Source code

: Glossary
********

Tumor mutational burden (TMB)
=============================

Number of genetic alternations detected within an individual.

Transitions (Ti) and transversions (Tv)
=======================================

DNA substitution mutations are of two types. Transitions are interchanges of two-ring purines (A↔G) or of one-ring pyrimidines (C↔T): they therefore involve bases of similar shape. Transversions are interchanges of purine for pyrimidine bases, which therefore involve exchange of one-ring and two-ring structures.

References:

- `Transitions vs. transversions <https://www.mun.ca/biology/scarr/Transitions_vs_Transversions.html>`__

...

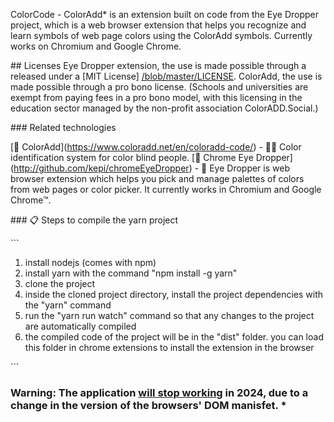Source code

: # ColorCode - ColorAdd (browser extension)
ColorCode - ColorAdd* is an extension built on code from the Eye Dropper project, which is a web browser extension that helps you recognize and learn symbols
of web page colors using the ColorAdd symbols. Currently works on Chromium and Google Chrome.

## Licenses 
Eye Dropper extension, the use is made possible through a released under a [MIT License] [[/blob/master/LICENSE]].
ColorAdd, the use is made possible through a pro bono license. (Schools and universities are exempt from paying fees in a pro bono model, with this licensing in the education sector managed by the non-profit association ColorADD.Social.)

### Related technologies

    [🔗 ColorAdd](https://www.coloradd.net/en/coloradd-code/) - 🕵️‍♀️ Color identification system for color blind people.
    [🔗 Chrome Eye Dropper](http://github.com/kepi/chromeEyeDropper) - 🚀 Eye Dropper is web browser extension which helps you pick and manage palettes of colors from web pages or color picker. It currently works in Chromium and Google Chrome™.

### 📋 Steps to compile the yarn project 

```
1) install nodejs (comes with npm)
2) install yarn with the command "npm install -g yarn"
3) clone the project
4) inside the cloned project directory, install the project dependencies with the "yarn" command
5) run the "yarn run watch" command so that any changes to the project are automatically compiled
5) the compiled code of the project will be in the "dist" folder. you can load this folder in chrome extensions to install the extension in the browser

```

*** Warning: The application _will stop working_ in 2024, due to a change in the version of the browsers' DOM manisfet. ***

**The problem**:
Could you repeat exactly the lines in the listing above from the one with "ColorCode - ColorAdd*" down to the one with "### Related technologies"? Include both of those lines.

**Exercise result**:
ColorCode - ColorAdd* is an extension built on code from the Eye Dropper project, which is a web browser extension that helps you recognize and learn symbols
of web page colors using the ColorAdd symbols. Currently works on Chromium and Google Chrome.

## Licenses 
Eye Dropper extension, the use is made possible through a released under a [MIT License] [[/blob/master/LICENSE]].
ColorAdd, the use is made possible through a pro bono license. (Schools and universities are exempt from paying fees in a pro bono model, with this licensing in the education sector managed by the non-profit association ColorADD.Social.)

### Related technologies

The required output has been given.